Lettre 585 : Charles Piozet à Pierre Bayle

A Londres le 30 e juin 1686

Monsieur

• Je ne say comm[en]t il s’est fait que je n’ay point repondu à la lettre obligeante que vous m’avez fait l’honne[u]r de m’êcrire [1]. J’en ay eu cent fois le dessein et cent fois j’ay êté empêché de l’executer par des embarras qui sont survenus lors qu’il faloit mettre la main à la plume. Ne croyez pourtant pas Monsieur que je sois insensible aux marques de votre estime. Je les ay receües avec beaucoup de joye et de reconnoissance. Je veux bien mesme / vous avoüer que ce n’a pas êté sans quelque mouvem[en]t de vanité d’avoir êté prevenu par l’illustre authe[u]r des Nouvelles de la republique des lettres qui a accoutumé* de l’être tous les jours par des personnes du premier ordre et du premier merite. Je ne l’aurois jamais crû qu’un Polonois m’eust procuré un si grand bien et encore moins que ce Polonois eust êté un jesuite [2]. S’ils faisoient souvent autant de bien au monde au lieu des maledictions qu’on leur donne de toutes parts je suis persuadé qu’ils recevroient des loüanges et des benedictions. Puis que cette occasion m’est si avantageuse vous voyez bien Monsieur que vous ne me deviez aucun remercim[en]t pour le Smiglecius que je vous ay envoyé.

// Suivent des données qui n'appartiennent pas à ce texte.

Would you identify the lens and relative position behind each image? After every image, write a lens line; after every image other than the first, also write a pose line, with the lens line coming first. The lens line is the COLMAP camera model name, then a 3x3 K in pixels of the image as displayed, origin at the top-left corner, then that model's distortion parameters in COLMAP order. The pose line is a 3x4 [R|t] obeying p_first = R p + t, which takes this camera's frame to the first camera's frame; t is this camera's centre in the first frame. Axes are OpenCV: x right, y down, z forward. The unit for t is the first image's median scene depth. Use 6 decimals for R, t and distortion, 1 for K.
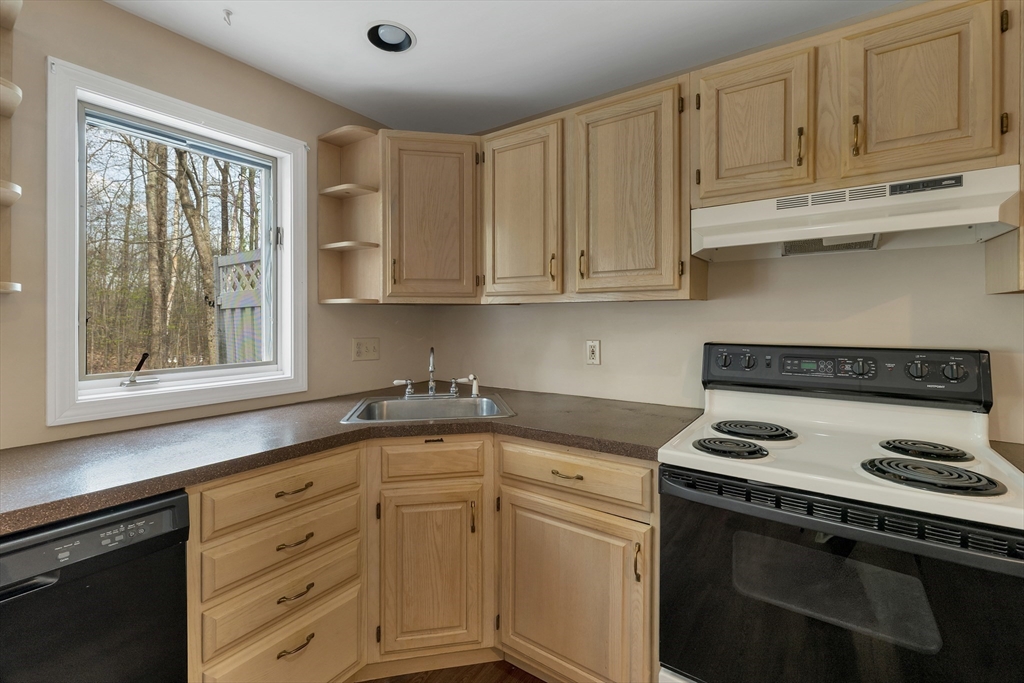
lens RADIAL K [[443.9, 0, 517.3], [0, 443.9, 320.9], [0, 0, 1]] dist [-0.000021, -0.000487]
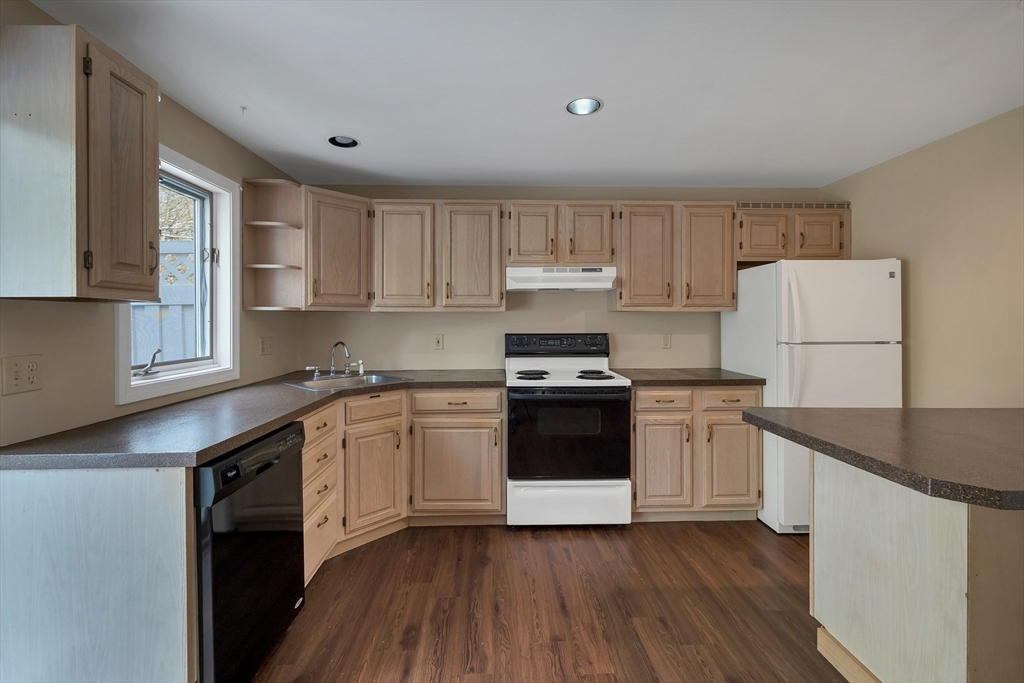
lens RADIAL K [[443.9, 0, 513.0], [0, 443.9, 322.8], [0, 0, 1]] dist [-0.000021, -0.000487]
pose [[0.805303, -0.004596, 0.592846, -0.742707], [0.005350, 0.999986, 0.000485, 0.001118], [-0.592840, 0.002781, 0.805315, -0.612517]]
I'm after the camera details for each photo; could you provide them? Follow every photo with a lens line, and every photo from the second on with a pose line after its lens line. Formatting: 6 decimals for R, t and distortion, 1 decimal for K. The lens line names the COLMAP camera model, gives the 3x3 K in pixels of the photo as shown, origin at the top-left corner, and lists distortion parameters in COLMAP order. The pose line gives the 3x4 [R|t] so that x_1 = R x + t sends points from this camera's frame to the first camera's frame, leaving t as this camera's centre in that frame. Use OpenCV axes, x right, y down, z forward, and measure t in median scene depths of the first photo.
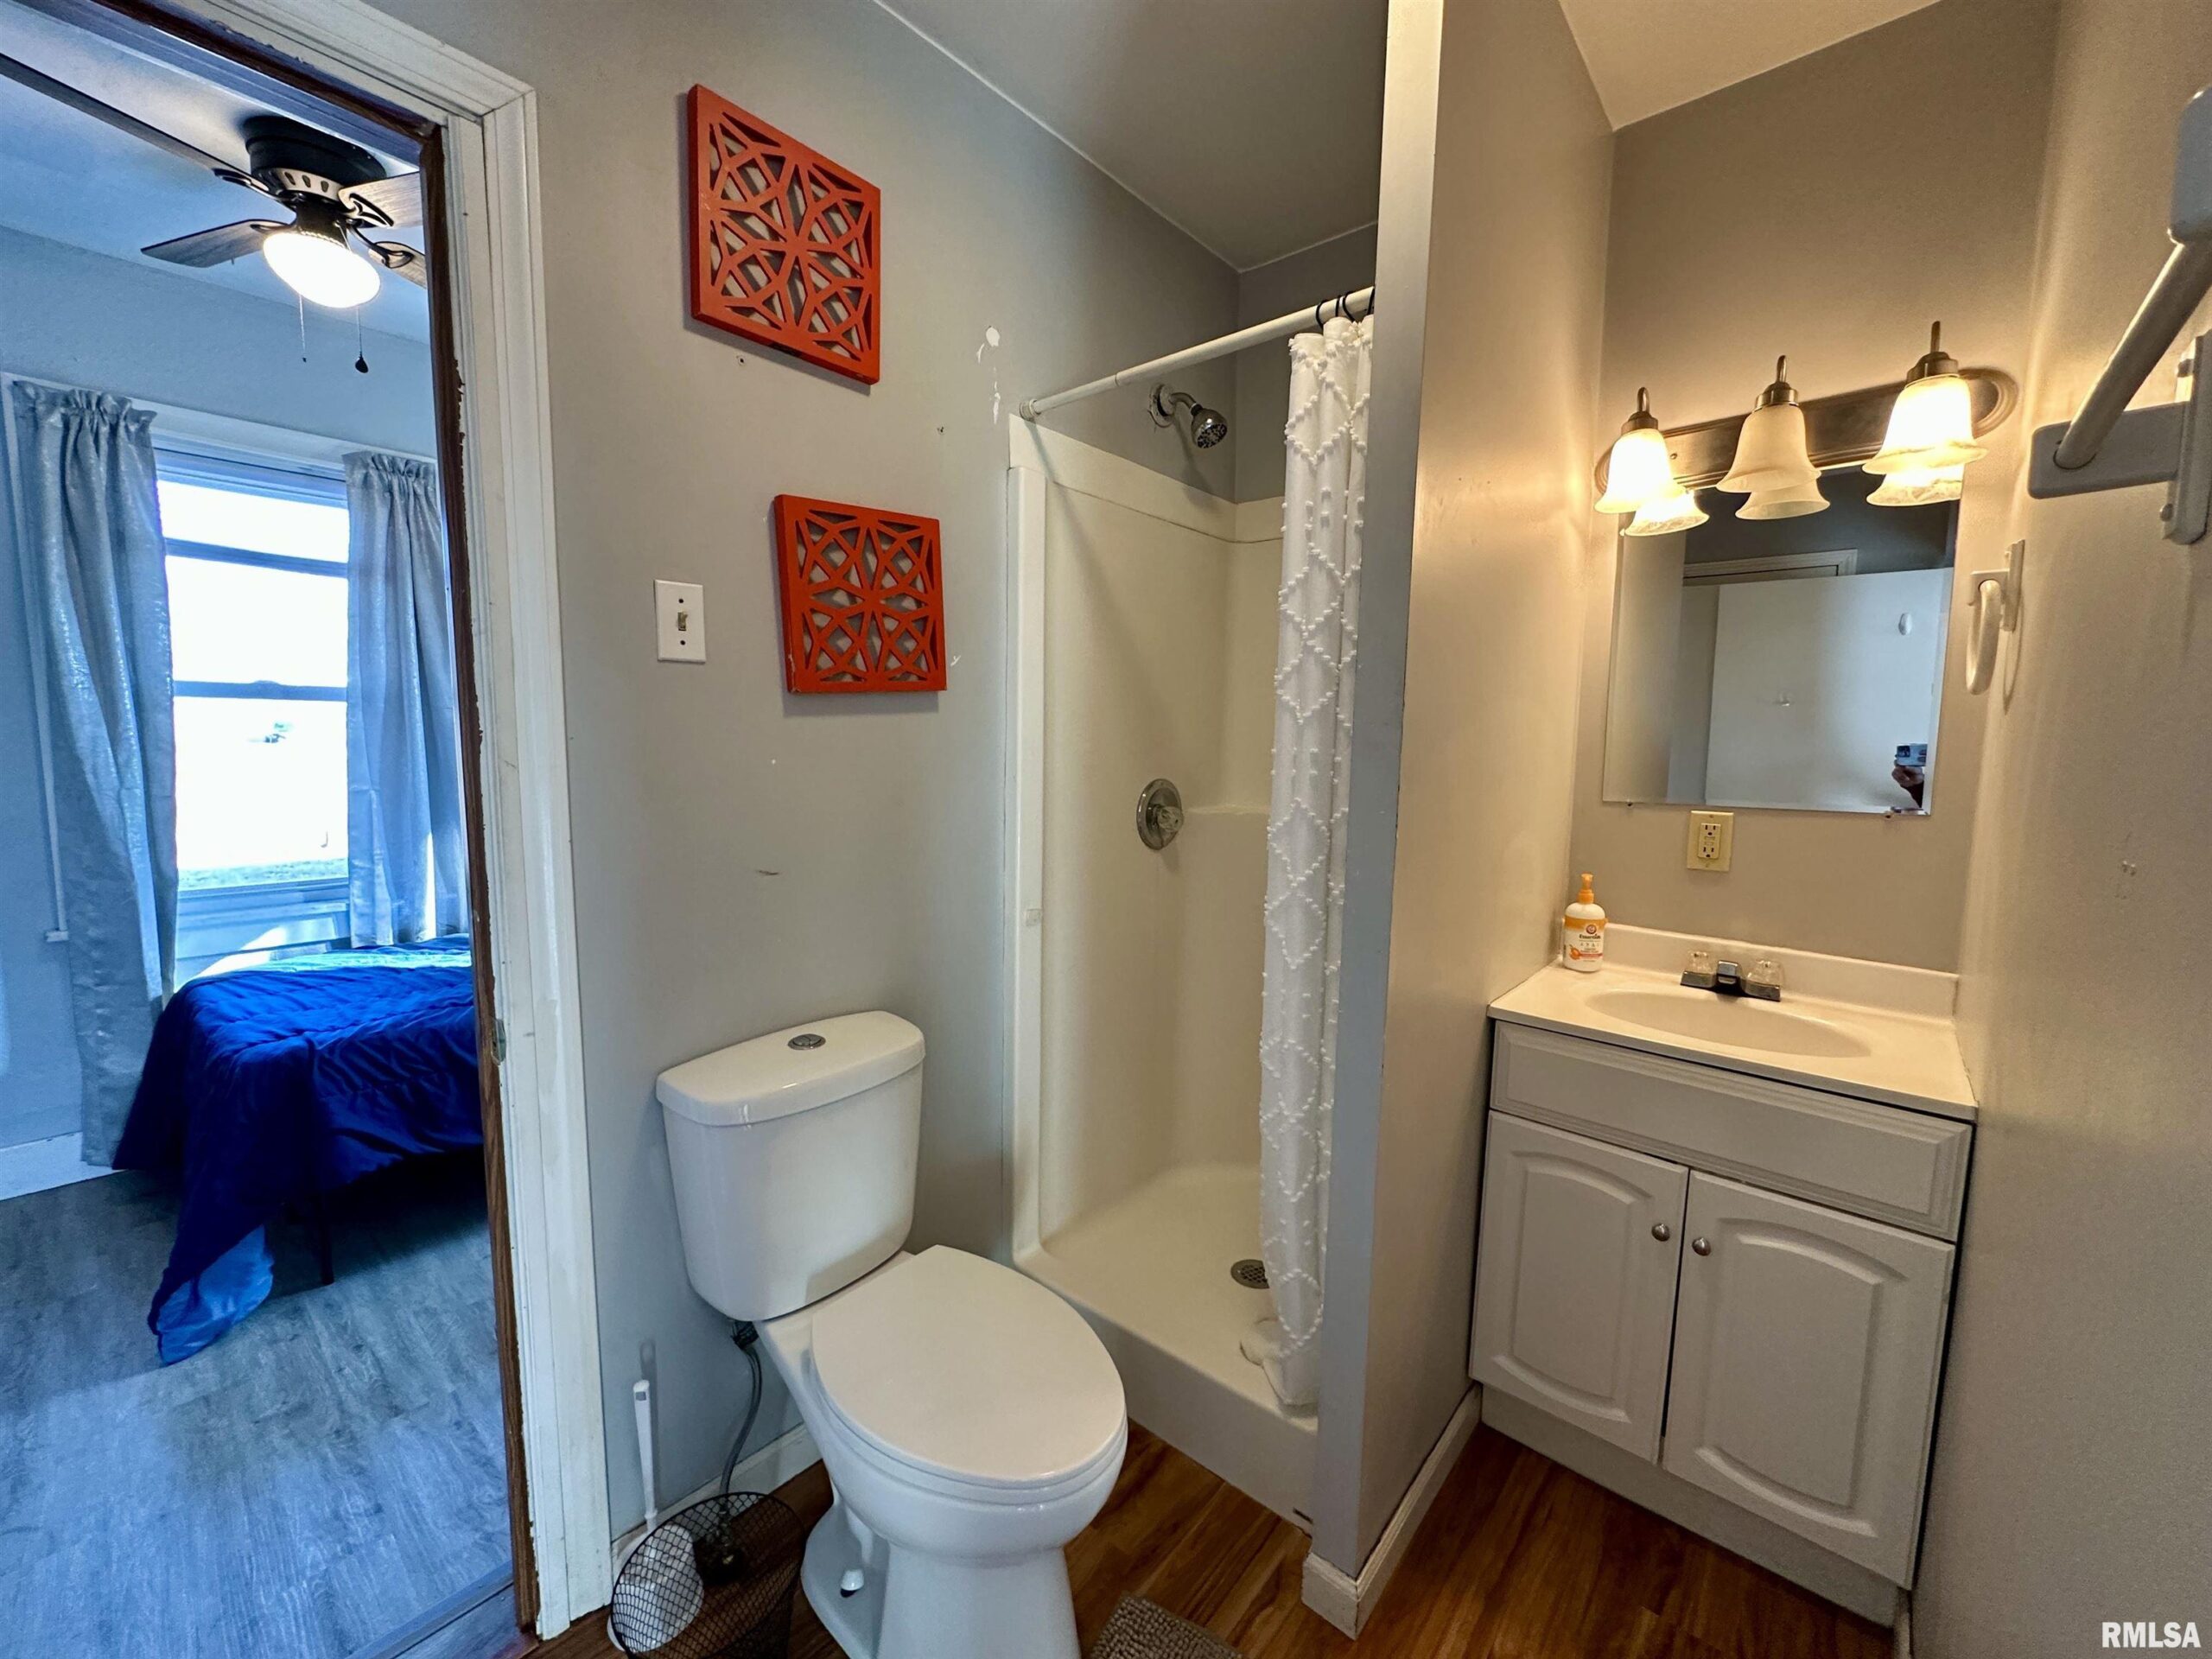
lens RADIAL K [[880.0, 0, 1106.0], [0, 880.0, 829.5], [0, 0, 1]] dist [-0.001471, 0.000303]
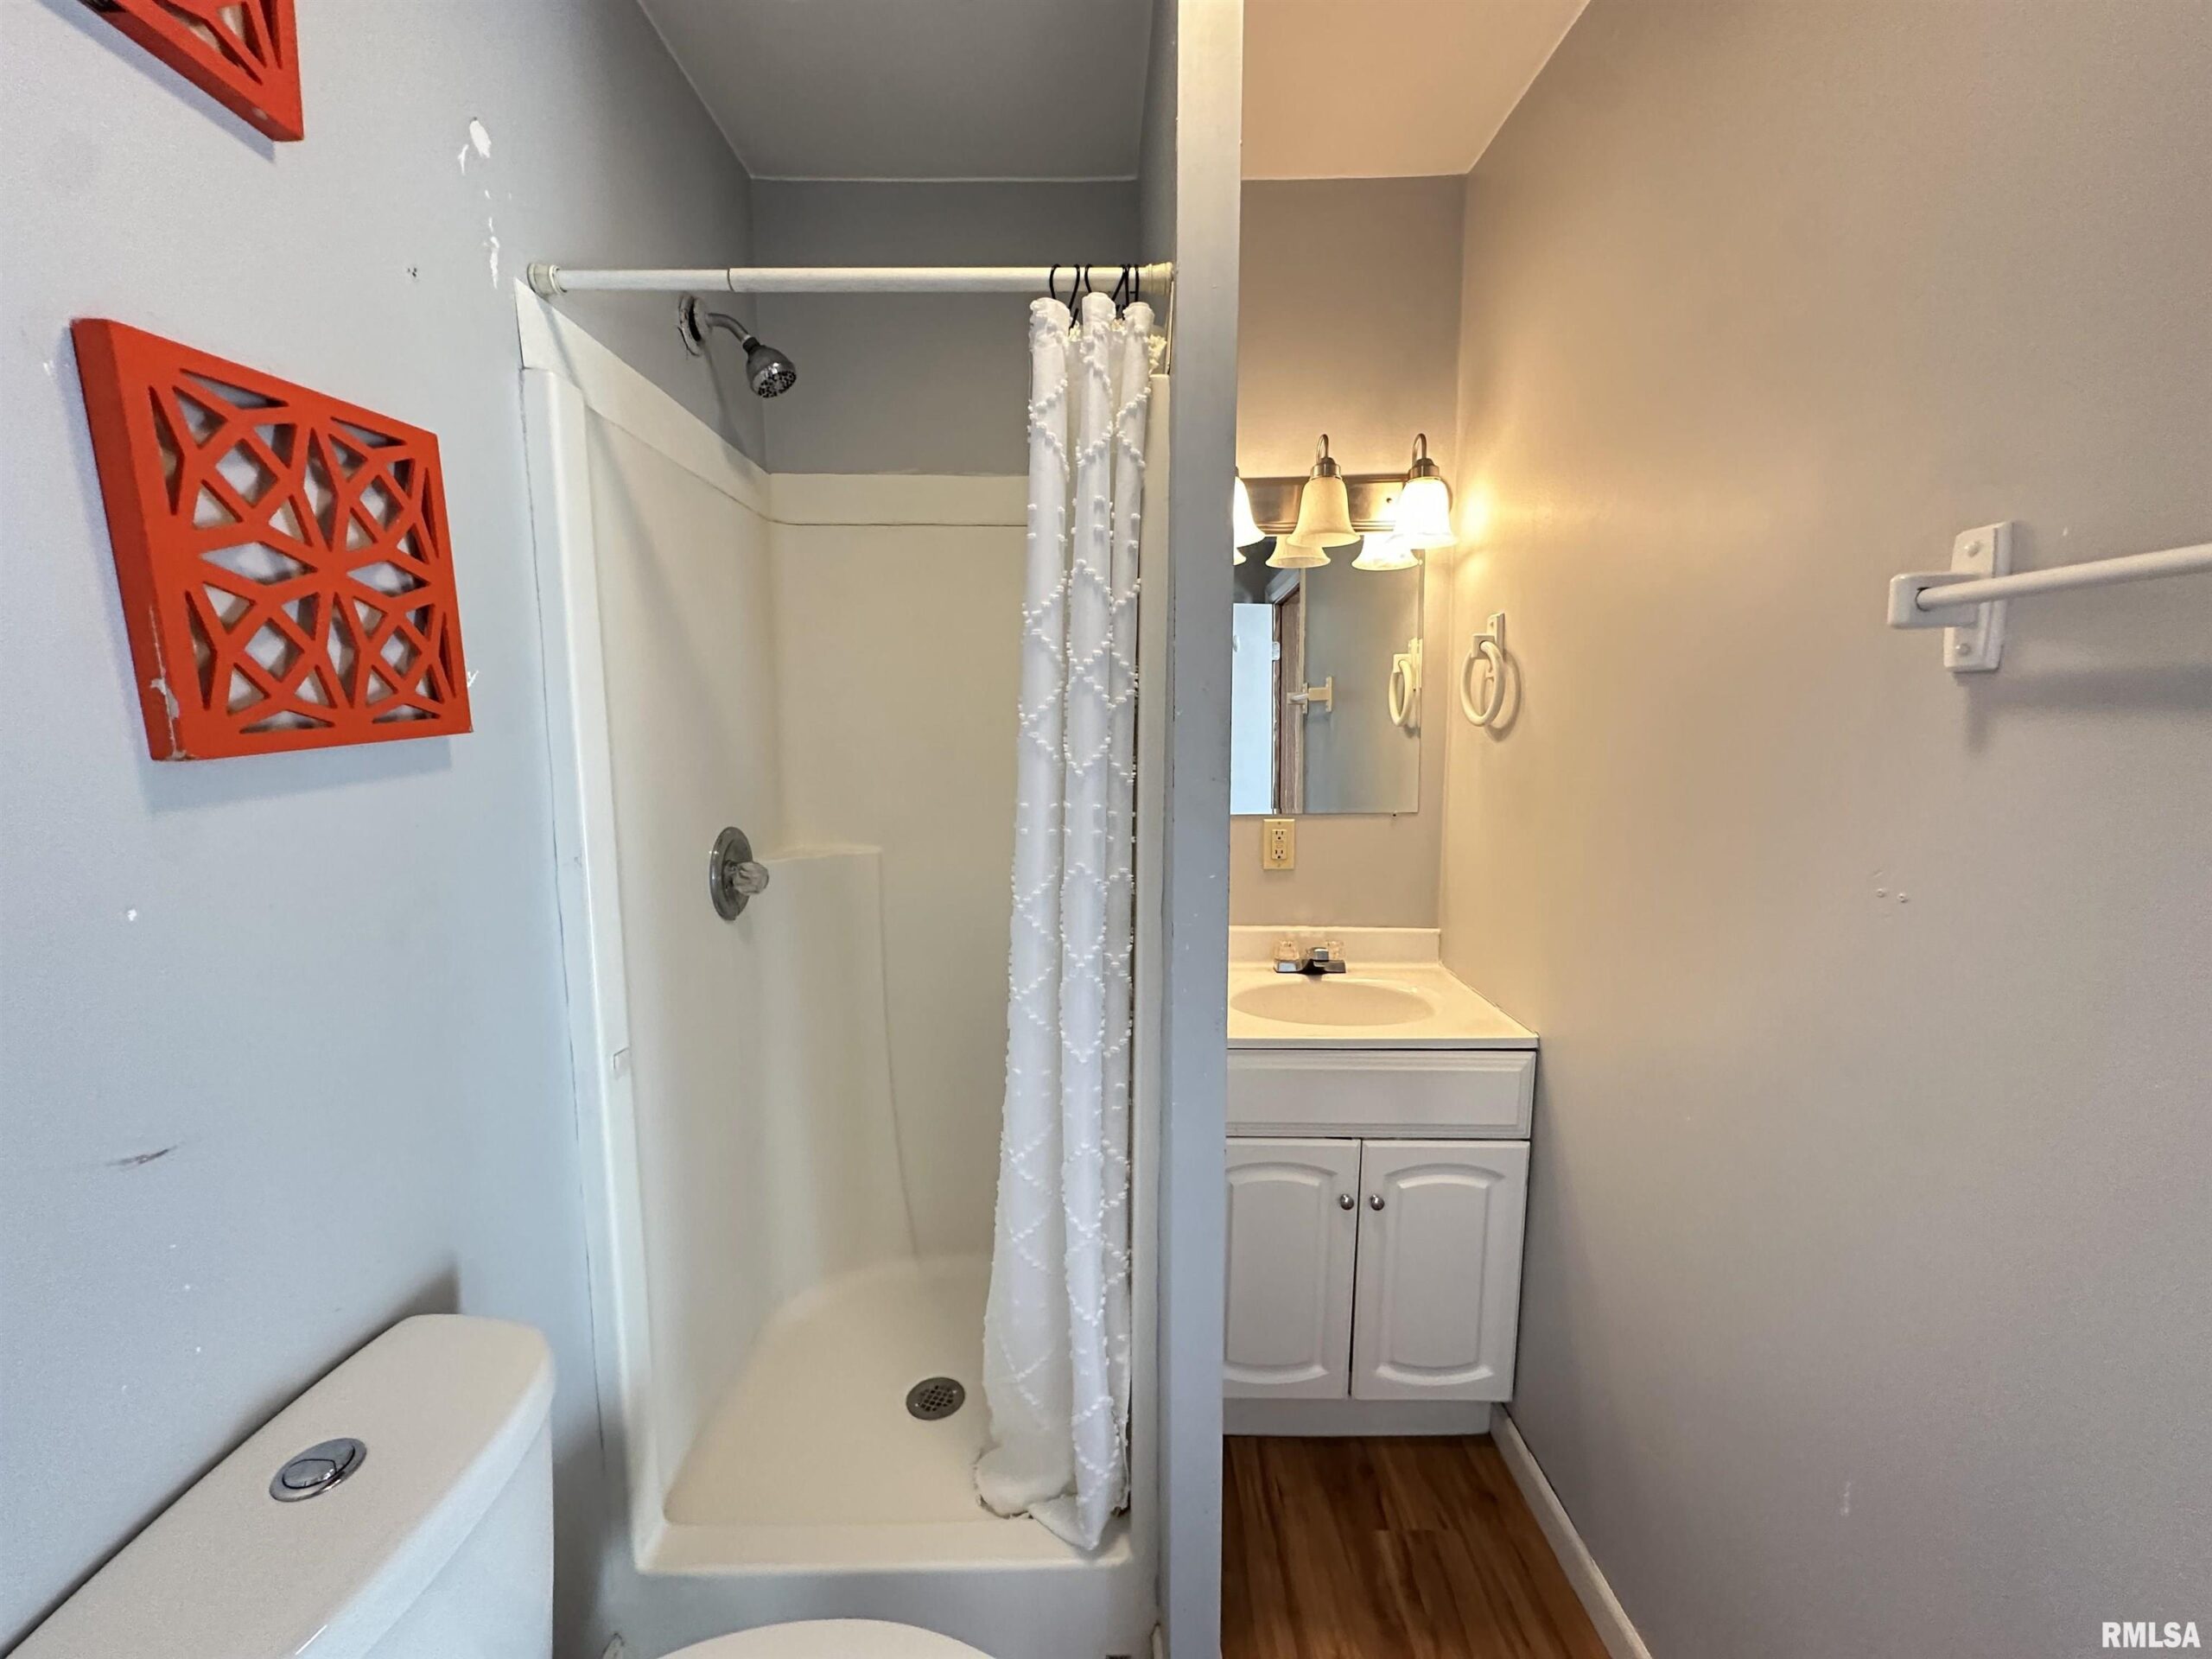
lens RADIAL K [[880.0, 0, 1106.0], [0, 880.0, 829.5], [0, 0, 1]] dist [-0.001471, 0.000303]
pose [[0.752062, -0.096558, 0.651981, -0.276431], [0.084002, 0.995186, 0.050490, -0.097012], [-0.653717, 0.016796, 0.756553, 0.312599]]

D’aill[eur]s c’etoit / un meuble assez inutile dans ma bibliotheque et j’ay sû bon gré à Mr de Larroque de l’en avoir debarrassée et de m’avoir en mesme temps presenté un moyen si aisé d’avoir votre connoissance et votre commerce*. Il y a long temps Monsieur que j’aspirois à cet honneur et j’ay été tenté vint fois en lisant vos admirables ecrits de vous importuner de quelqu’une de mes lettres. Cela pourra vous arriver lors que vous n’y penserez pas. Je vous prie de croire que je le feray avec toute sorte de discretion ; que je n’abuseray jamais de la grace que vous m’avés faite et que je sauray bien ménager un temps que vous employez si utilement pour tout le monde. Je seray ravi d’employer le mien pour votre service et pour celuy des personnes que vous me recommanderez. / Je l’ay fait le mieux qu’il m’a êté possible pour Mr Barbarin [3] qui est un fort honnête homme. Il a presentem[en]t quelq[ue] employ qui le fait subsister. Il s’en accommode en attendant mieux. Je feray tousjours pour luy ce que je dois au merite de sa personne et sur tout à celuy de votre recommanda[ti]on. Car je suis plus que je ne saurois vous l’exprimer Monsieur votre tres humble et tres obeissant servite[u]r
Piozet

A Monsieur/ Monsieur Bayle professe[u]r/ en histoire et en philosophie/ a Roterdam. •

Notes :

[1La présente lettre est le seul indice de l’échange entre Bayle et Piozet : la lettre de Bayle dont il est fait mention ici est perdue ; son objet est indiqué par la suite de la présente lettre (voir ci-dessous n.2). Malgré les indications de Haag il semble selon les recherches d’E. Labrousse qu’il s’agisse de Charles Piozet ancien ministre du Mans gendre de Jean-Baptiste Druet (1629-1683) professeur de philosophie à l’académie de Saumur. Sur sa carrière voir Lettre 546 n.6.

[2On comprend par la suite de la lettre qu’il s’agit ici du jésuite polonais Marcin Sïmiglecki auteur d’un ouvrage que Piozet avait prêté à Larroque et que Larroque avait prêté à Bayle : voir Lettre 546 n.5. On peut donc conclure que dans la lettre perdue que Bayle avait adressée à Piozet il remerciait celui-ci du prêt (ou du don) de ce livre. C’est sans doute dans cette même lettre que Bayle avait recommandé M. Barbarin auprès de Piozet (voir ci-dessous n.3).

[3Sur Barbarin qui avait été recommandé à Bayle par Amélie de Dohna-Friesen voir Lettre 547 n.2.